Es un lenguaje en que resuenan ecos de lo mejor de nuestro idioma. Ecos, ritmos muchas veces oídos -el siglo de oro viene a nuestra mente- asimilados por Diamela y que han abonado y enriquecido un estilo rico de por sí. Eso golpea al lector desde la primera página, mucho antes de llegar a la confesión de la autora: "Castellano esfuerzo ha desplegado para reubicar su diseñado espacio" (p. 176). Castellano esfuerzo que ha producido un lenguaje tenso, fuerte, elegante, originalísimo por la elección de vocablos cultos y su combinación con los corrientes y una cierta ruptura de la frase. "Castellano esfuerzo", cuya calidad se sostiene durante todo el libro.

Hemos dicho que el argumento de la obra es casi inexistente. ¿Es Lumpérica una novela? Así se ha calificado y hemos seguido esa denominación. Sin negarla, hay que agregar que es también un gran poema, en cuyo interior las formas se diferencian. Los mismos sucesos, al ser tratados de maneras diversas -y hasta en géneros literarios diversos- parecen adquirir una realidad y fuerza cada vez mayor. Porque al desarrollo primero en una prosa de alto vuelo poético e idiomático, se intercalan los mismos hechos reexaminados bajo el ojo crítico y técnico de una posible filmación. En los capítulos 2 y 7 el lenguaje preciso y escueto del interrogatorio tiene la virtud de mostrarnos el tema y la plaza en una ecalofriante desnudez. En el capítulo 3, la parte animal de la protagonista corre libre y suelta en fragmentos de gran belleza que subrayan y desarrollan su peculiar postura sexual. En el capítulo 6 se profundiza en los sentidos del oficio creador -siempre la literatura- y se la presenta en sus diversos finas -evasión, burla, ficción, abandono, ojetivo, engranaje, etc.- en poemas que examinan el tema, pero que además tienen un valor en sí mismos y podrían ser considerados independientemente de la obra.

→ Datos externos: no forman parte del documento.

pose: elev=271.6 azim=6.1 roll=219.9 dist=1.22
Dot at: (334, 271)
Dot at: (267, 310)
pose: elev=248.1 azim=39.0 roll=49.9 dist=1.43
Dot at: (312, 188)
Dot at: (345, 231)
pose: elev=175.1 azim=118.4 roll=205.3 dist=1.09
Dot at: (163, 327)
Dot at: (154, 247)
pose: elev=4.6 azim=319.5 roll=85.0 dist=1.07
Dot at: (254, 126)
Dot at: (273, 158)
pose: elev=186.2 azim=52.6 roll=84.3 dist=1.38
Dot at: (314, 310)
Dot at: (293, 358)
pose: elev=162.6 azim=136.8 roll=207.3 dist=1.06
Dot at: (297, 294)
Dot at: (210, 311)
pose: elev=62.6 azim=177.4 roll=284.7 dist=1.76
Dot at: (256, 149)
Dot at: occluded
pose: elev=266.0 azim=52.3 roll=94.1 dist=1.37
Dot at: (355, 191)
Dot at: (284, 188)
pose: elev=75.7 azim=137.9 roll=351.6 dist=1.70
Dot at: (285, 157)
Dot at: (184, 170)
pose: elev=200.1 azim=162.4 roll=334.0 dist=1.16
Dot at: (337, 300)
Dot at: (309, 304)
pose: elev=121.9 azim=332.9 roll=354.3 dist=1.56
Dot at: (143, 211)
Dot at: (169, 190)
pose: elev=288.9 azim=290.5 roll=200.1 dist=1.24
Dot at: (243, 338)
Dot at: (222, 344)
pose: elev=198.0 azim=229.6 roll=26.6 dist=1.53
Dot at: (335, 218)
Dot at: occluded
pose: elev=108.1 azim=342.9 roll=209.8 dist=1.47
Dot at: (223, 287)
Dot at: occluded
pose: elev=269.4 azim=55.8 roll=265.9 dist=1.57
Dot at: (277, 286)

El juego del lenguaje prolonga hasta el amanecer el balanceo entre el cuerpo viviente y la vida recreada, entre los movimientos reales y los apodos, nombres o letras que lanza el letrero luminoso. Ella, L. Iluminada, "no podía equivocarse y creer erróneamente que era impresa por una letra que nunca le había correspondido en realidad" y supo "después de una corta mirada que le era imposible precisar con certeza una combinatoria exacta. Que dos, tres o cuatro letras podrían caber sobre ella si se paraba en el lugar preciso" (p. 193).

La energía creadora y la experiencia vital -recogidas y plasmadas en toda su profundidad- y la realidad -introducida y multiplicada por la luz natural- dejan la novela abierta al lector.